Впереди маячил дом Аннушки. Из трубы лениво поднимался соблазнительный белый дымок, предвещавший тепло, покой, уют и «заретую халю» (жареная рыба).

Огромный чёрный пёс по кличке Жека гавкнул спросонья и залился тревожным лаем, поблескивая угольками глаз. Его поддержал кудлатый Тасо, а за ним и другие дворняжки начали дружно гавкать на Петровича, который спрыгнул на землю со своей «кареты» и тут же проскочил в дом.

Аннушка и её новый муж Хэрму были дома. Петрович поздоровался с хозяйкой, познакомился с новым мужем и открыл свой рюкзак. Хэрму уставился на бутылки, нервно заходил по кухне в своей зелёной полинявшей энцефалитке с капюшоном, потирая руки, словно намыливал их, и, видимо, остался довольным приездом свояка.

Все присутствующие в доме пылали огнём радости. На столе живо появились чай, хлеб, спирт, стаканы, соль, ножи, и атрибут женской заботливости у ненцев – строганина из осетра!

Петрович расспросил своих друзей, как они живут, как с работой, почему не завозят тундровикам дрова и не выдают ружья оленеводам, как здоровье семьи и т.п.

Перед ним сидел коренастый мужчина располагающей внешности. Гладко выбритые румяные щёки, седые, почти белые волосы, в уголках глаз – добродушные морщинки. Всякий раз, когда он заговаривал, на губах появлялась открытая приветливая улыбка. Это – Моряк Яптунай, старый друг Петровича. Когда-то втроём (Яптунай, АС и Петрович) они ездили на охоту, на рыбалку в район Тото-Яхи. Не раз сдирали шкуру с матёрого волка, разделывали осетра и ставили сети на Тазовской Губе.

Омчу Яндо сидел возле печки и курил махорку – богатырской силы человек. Он мастерски лепил детишек, выпуская на свет не меньше одного ребёнка в год.

В сторонке стоял приземистый ненец Василий Салиндер и тщательно протирал свои очки. Он служил в секретных войсках и владел целым арсеналом запрещённых приёмов боя без правил.

Охотник, рыбак и верный друг Пачу сидел рядом с гостем и рассказывал смешные истории, которые происходили с ним недавно в Адерпаюте, которая расположена на той стороне Губы. Одним словом, ребята подобрались что надо.

Петрович разлил по стаканам спирт. Омчу Яндо выпил первым. Он почувствовал, как спирт огнём разливается по телу, заглядывая во все потаённые уголки, крякнул и заулыбался.

В тундре, в посёлке нет тайн, все знают друг друга.
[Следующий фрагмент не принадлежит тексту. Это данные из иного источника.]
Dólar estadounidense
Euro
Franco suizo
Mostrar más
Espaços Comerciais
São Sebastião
Всякая мелочь вырастает в событие. Прилив свежих ясноглазых людей продолжался, стопарик наполнялся спиртом. Охочий до «халявы» поселковый люд не дремал.
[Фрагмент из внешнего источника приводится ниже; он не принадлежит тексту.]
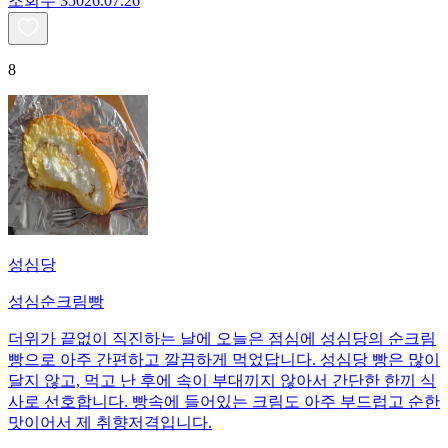
조회수
350
26.07.26
8
성심당
성심순크림빵
더위가 끝없이 직진하는 날에 오늘은 점심에 성심당의 순크림
빵으로 아주 간편하고 깔끔하게 먹었답니다. 성심당 빵은 많이
달지 않고, 먹고 난 후에 속이 부대끼지 않아서 간단한 한끼 식
사로 선호합니다. 빵속에 들어있는 크림도 아주 부드럽고 순한
맛이어서 제 취향저격입니다.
Были в этот день и женщины: Миса Небя, Вадим Небя (мать Вадима), старуха по прозвищу «Вопросительный Знак», Вовка Небя и другие. Многие из них давно смирились с одиночеством, с преждевременным вдовством. Таков суровый закон тундры. Они подчиняются ему не как покорные рабыни, а как истинные хранители обычаев и традиций своих предков, и с достоинством и восхитительным спокойствием несут этот тяжкий крест жизни. И живут они с высоко поднятой головой. Только морщины – следы пролитых слёз, солнечными лучиками расходившиеся от глаз, говорят о многом.